The following Reader role assignments on the relevant resources are also required:
- Reader role on the virtual machine.
- Reader role on the NIC with private IP of the virtual machine.
- Reader role on the Azure Bastion resource.
- Reader role on the virtual network of the target virtual machine (if the Bastion deployment is in a peered virtual network).
You can assign roles at the virtual machine, resource group, or subscription scope.
Follow these steps to assign the required roles using the Azure portal:
- In the Azure portal, navigate to the virtual machine you want to configure.
- Select Access control (IAM) from the left menu.
- Select Add > Add role assignment.
- On the Role tab, search for and select Virtual Machine Administrator Login (or Virtual Machine User Login for standard access). Select Next.
- On the Members tab, select + Select members, search for the user or group, select them, and choose Select.
- Select Review + assign to complete the role assignment.
- Repeat the previous steps to assign the required Reader roles on the virtual machine, NIC, Bastion resource, and virtual network.
Install the virtual machine extension
The virtual machine extension validates the Entra ID token and grants access to the virtual machine. You can enable the extension during virtual machine creation by selecting Login with Microsoft Entra ID, or add it to an existing virtual machine using the following steps.
Install the AADLoginForWindows extension on Windows virtual machines.
Supported operating systems: Windows 10 version 20H2 or later, Windows 11 21H2 or later, Windows Server 2022 or later.
Azure portal
- In the Azure portal, navigate to your Windows virtual machine.
- Select Extensions + applications from the left menu.
- Select + Add.
- Search for AADLoginForWindows, select the extension, and select Next.
- Select Review + create, then select Create to install the extension.
- Wait for the extension to finish provisioning. Verify the status on the Extensions + applications page shows Provisioning succeeded.
Azure CLI
az vm extension set \
--publisher Microsoft.Azure.ActiveDirectory \
--name AADLoginForWindows \
--resource-group "<ResourceGroupName>" \
--vm-name "<VMName>"
Tip
For detailed setup guidance, see Enable Microsoft Entra sign in for a Windows virtual machine in Azure or Enable Microsoft Entra sign in for a Linux virtual machine in Azure.

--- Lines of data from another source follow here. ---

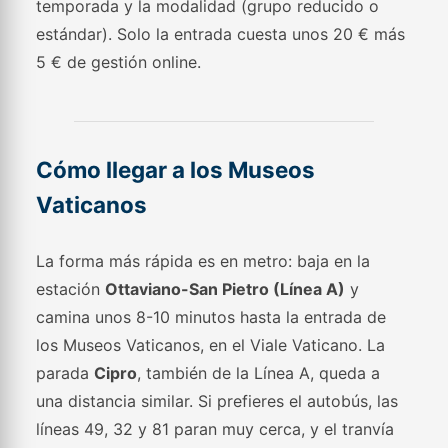
temporada y la modalidad (grupo reducido o
estándar). Solo la entrada cuesta unos 20 € más
5 € de gestión online.
Cómo llegar a los Museos
Vaticanos
La forma más rápida es en metro: baja en la
estación
Ottaviano-San Pietro (Línea A)
y
camina unos 8-10 minutos hasta la entrada de
los Museos Vaticanos, en el Viale Vaticano. La
parada
Cipro
, también de la Línea A, queda a
una distancia similar. Si prefieres el autobús, las
líneas 49, 32 y 81 paran muy cerca, y el tranvía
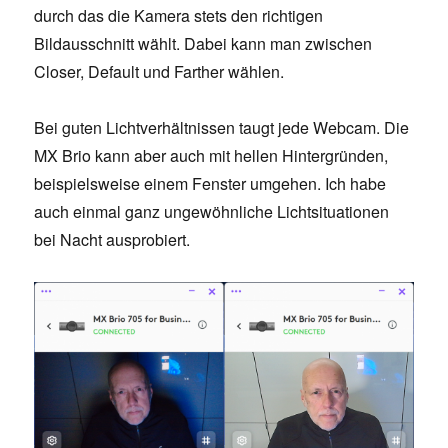
durch das die Kamera stets den richtigen
Bildausschnitt wählt. Dabei kann man zwischen
Closer, Default und Farther wählen.
Bei guten Lichtverhältnissen taugt jede Webcam. Die
MX Brio kann aber auch mit hellen Hintergründen,
beispielsweise einem Fenster umgehen. Ich habe
auch einmal ganz ungewöhnliche Lichtsituationen
bei Nacht ausprobiert.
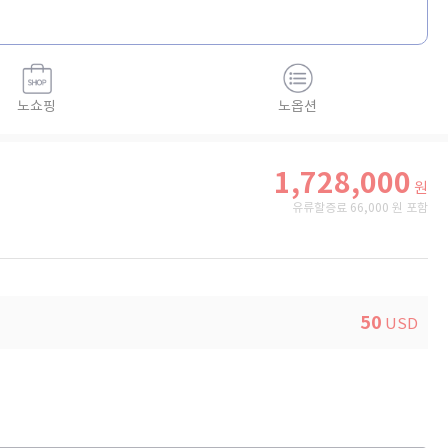
노쇼핑
노옵션
1,728,000
원
유류할증료 66,000 원 포함
50
USD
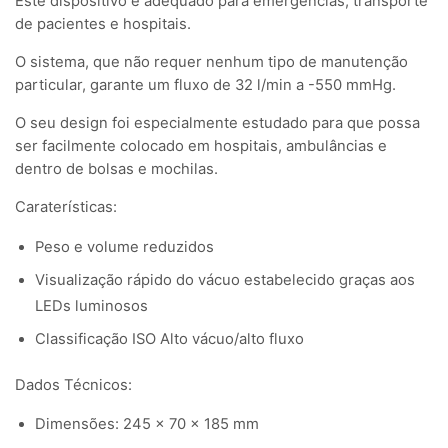
Este dispositivo é adequado para emergências, transporte
de pacientes e hospitais.
O sistema, que não requer nenhum tipo de manutenção
particular, garante um fluxo de 32 l/min a -550 mmHg.
O seu design foi especialmente estudado para que possa
ser facilmente colocado em hospitais, ambulâncias e
dentro de bolsas e mochilas.
Caraterísticas:
Peso e volume reduzidos
Visualização rápido do vácuo estabelecido graças aos
LEDs luminosos
Classificação ISO Alto vácuo/alto fluxo
Dados Técnicos:
Dimensões: 245 x 70 x 185 mm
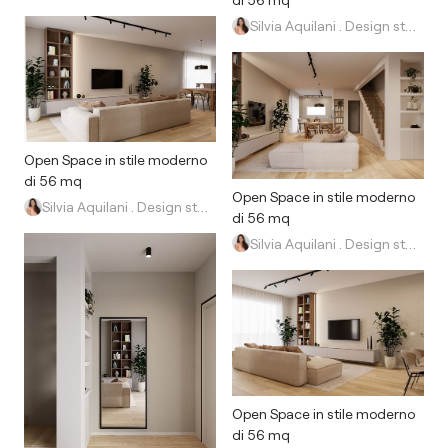
Silvia Aquilani . Design studio
Open Space in stile moderno
di 56 mq
Open Space in stile moderno
Silvia Aquilani . Design studio
di 56 mq
Silvia Aquilani . Design studio
Open Space in stile moderno
di 56 mq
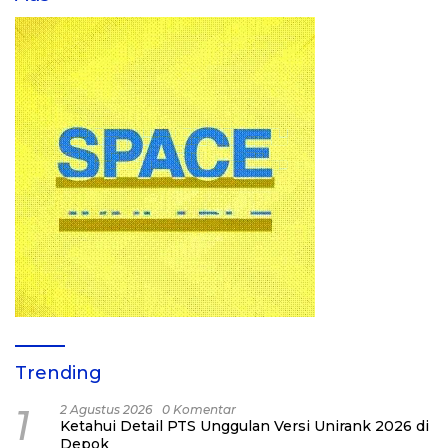
Trending
1
2 Agustus 2026
0 Komentar
Ketahui Detail PTS Unggulan Versi Unirank 2026 di
Depok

Connect using Entra ID authentication
After you complete the role assignments and install the virtual machine extension, you can connect to your virtual machine using Entra ID authentication. When all requirements are met, Microsoft Entra ID appears as the default authentication option on the Bastion connection page in the Azure portal.
Connect to a Windows virtual machine using RDP with Entra ID authentication in the Azure portal. The Basic SKU or higher is required.
- In the Azure portal, navigate to your Windows virtual machine. Select Connect > Bastion.
- In the Connection settings section, set Protocol to RDP. Enter the port number if you changed it from the default of 3389.
- For Authentication type, select Microsoft Entra ID (Preview). If this option doesn't appear, verify that the virtual machine extension is installed and the required roles are assigned.
- Select Connect to open the RDP connection in a new browser tab.
- When prompted, sign in with your Microsoft Entra ID credentials. Multifactor authentication (MFA) and conditional access policies are evaluated during this step.
Note
If you encounter sign-in issues, see Troubleshoot Microsoft Entra sign-in problems.
Limitations
- RDP and Entra ID authentication in the portal can't be used concurrently with graphical session recording.
- Microsoft Entra ID authentication isn't supported for IP-based RDP or SSH connections.
- Microsoft Entra ID authentication for portal connections is supported for RDP to Windows virtual machines and SSH to Linux virtual machines only.
- For native client RDP connections, remote connection to virtual machines joined to Microsoft Entra ID is allowed only from Windows 10 or later PCs that are Microsoft Entra registered, Microsoft Entra joined, or Microsoft Entra hybrid joined to the same directory as the virtual machine.